▸ **Exercise description**
From the first line down to the one containing "left elbow: (201, 220)", reproduce the entries below exactly and leave out the pictures.

▸ **Data provided**
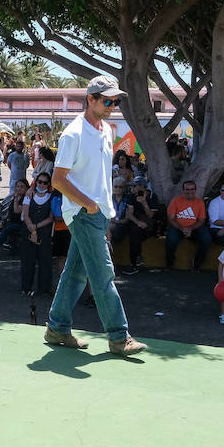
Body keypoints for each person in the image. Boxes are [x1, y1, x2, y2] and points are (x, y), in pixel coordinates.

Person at [44, 75, 146, 356]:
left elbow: (97, 176)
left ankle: (57, 328)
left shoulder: (107, 130)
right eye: (108, 100)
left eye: (115, 101)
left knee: (75, 275)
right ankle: (118, 336)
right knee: (103, 276)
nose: (113, 105)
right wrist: (89, 205)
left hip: (98, 213)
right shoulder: (73, 134)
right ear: (91, 99)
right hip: (83, 213)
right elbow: (58, 180)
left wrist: (102, 210)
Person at [21, 172, 56, 296]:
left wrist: (36, 227)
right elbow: (25, 214)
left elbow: (51, 217)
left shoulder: (51, 197)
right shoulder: (29, 195)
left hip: (45, 232)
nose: (42, 184)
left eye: (45, 182)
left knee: (45, 261)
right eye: (39, 181)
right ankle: (26, 288)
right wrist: (32, 230)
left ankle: (44, 288)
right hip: (29, 231)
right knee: (28, 261)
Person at [165, 180, 212, 270]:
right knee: (171, 239)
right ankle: (169, 263)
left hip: (194, 228)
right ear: (183, 190)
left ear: (195, 190)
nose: (190, 191)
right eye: (187, 189)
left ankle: (197, 264)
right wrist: (182, 228)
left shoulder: (200, 202)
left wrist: (190, 229)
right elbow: (170, 218)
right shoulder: (176, 201)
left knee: (207, 239)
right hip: (177, 227)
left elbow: (201, 220)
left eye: (192, 189)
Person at [111, 178, 154, 273]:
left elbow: (150, 215)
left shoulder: (152, 196)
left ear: (142, 187)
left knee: (136, 231)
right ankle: (135, 263)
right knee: (134, 231)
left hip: (149, 224)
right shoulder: (131, 197)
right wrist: (138, 222)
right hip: (135, 223)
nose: (132, 188)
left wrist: (144, 203)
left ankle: (136, 261)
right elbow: (129, 214)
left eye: (134, 186)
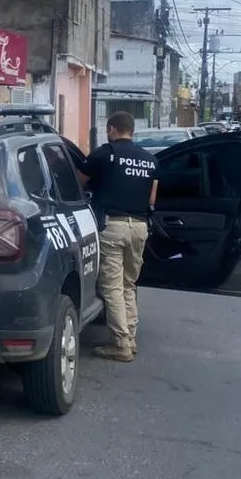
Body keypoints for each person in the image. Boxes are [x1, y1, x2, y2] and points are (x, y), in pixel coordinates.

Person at [82, 111, 158, 363]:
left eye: (108, 129)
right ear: (132, 130)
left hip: (112, 227)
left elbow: (78, 182)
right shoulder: (149, 160)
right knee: (128, 285)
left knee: (111, 287)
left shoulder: (105, 154)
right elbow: (151, 200)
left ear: (113, 129)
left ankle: (121, 344)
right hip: (139, 228)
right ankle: (131, 338)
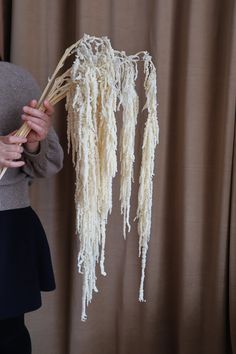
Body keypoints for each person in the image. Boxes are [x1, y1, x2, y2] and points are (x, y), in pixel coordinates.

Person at [0, 61, 64, 353]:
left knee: (7, 336)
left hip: (7, 228)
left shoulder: (15, 79)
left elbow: (46, 166)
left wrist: (35, 145)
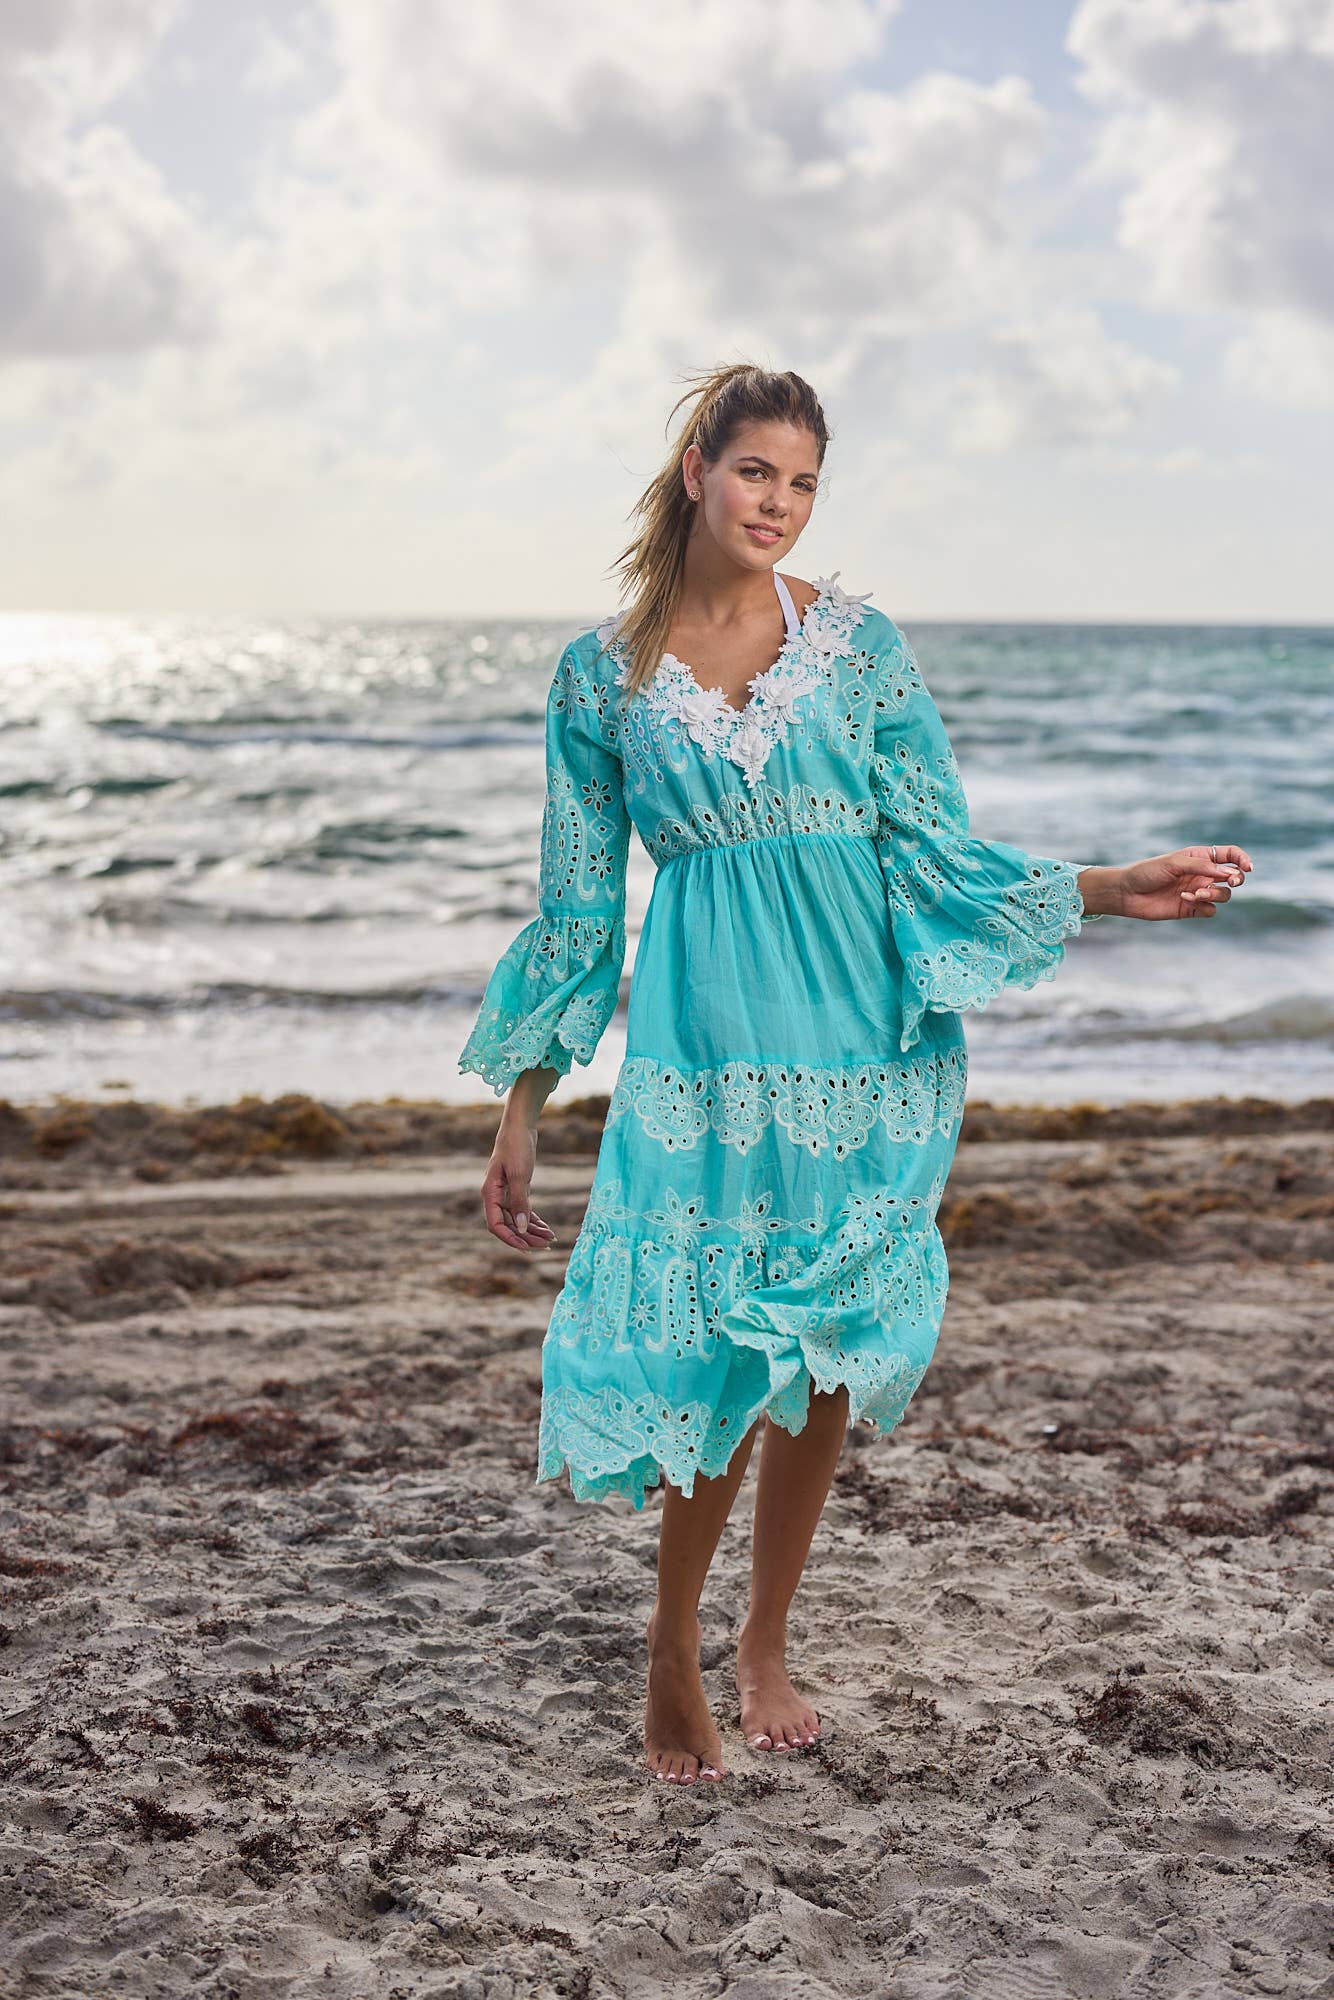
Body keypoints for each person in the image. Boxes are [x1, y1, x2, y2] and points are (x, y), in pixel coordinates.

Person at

▸ **Completed exercise**
Body keypoints for each person in the image. Boxes are [x1, y1, x2, y2] and points are (x, y), in pixel coordinates.

Person at [44, 75, 146, 356]:
left elbow: (97, 176)
left ankle: (57, 328)
left shoulder: (107, 130)
right eye: (108, 100)
left eye: (115, 101)
left knee: (75, 275)
right ankle: (118, 336)
right knee: (103, 276)
nose: (113, 105)
right wrist: (89, 205)
left hip: (98, 213)
right shoulder: (73, 134)
right ear: (91, 99)
right hip: (83, 213)
right elbow: (58, 180)
left wrist: (102, 210)
Person at [21, 172, 56, 296]:
left wrist: (36, 227)
right elbow: (25, 214)
left elbow: (51, 217)
left shoulder: (51, 197)
right shoulder: (29, 195)
left hip: (45, 232)
nose: (42, 184)
left eye: (45, 182)
left knee: (45, 261)
right eye: (39, 181)
right ankle: (26, 288)
right wrist: (32, 230)
left ankle: (44, 288)
right hip: (29, 231)
right knee: (28, 261)
Person at [165, 180, 212, 270]:
right knee: (171, 239)
right ankle: (169, 263)
left hip: (194, 228)
right ear: (183, 190)
left ear: (195, 190)
nose: (190, 191)
right eye: (187, 189)
left ankle: (197, 264)
right wrist: (182, 228)
left shoulder: (200, 202)
left wrist: (190, 229)
right elbow: (170, 218)
right shoulder: (176, 201)
left knee: (207, 239)
right hip: (177, 227)
left elbow: (201, 220)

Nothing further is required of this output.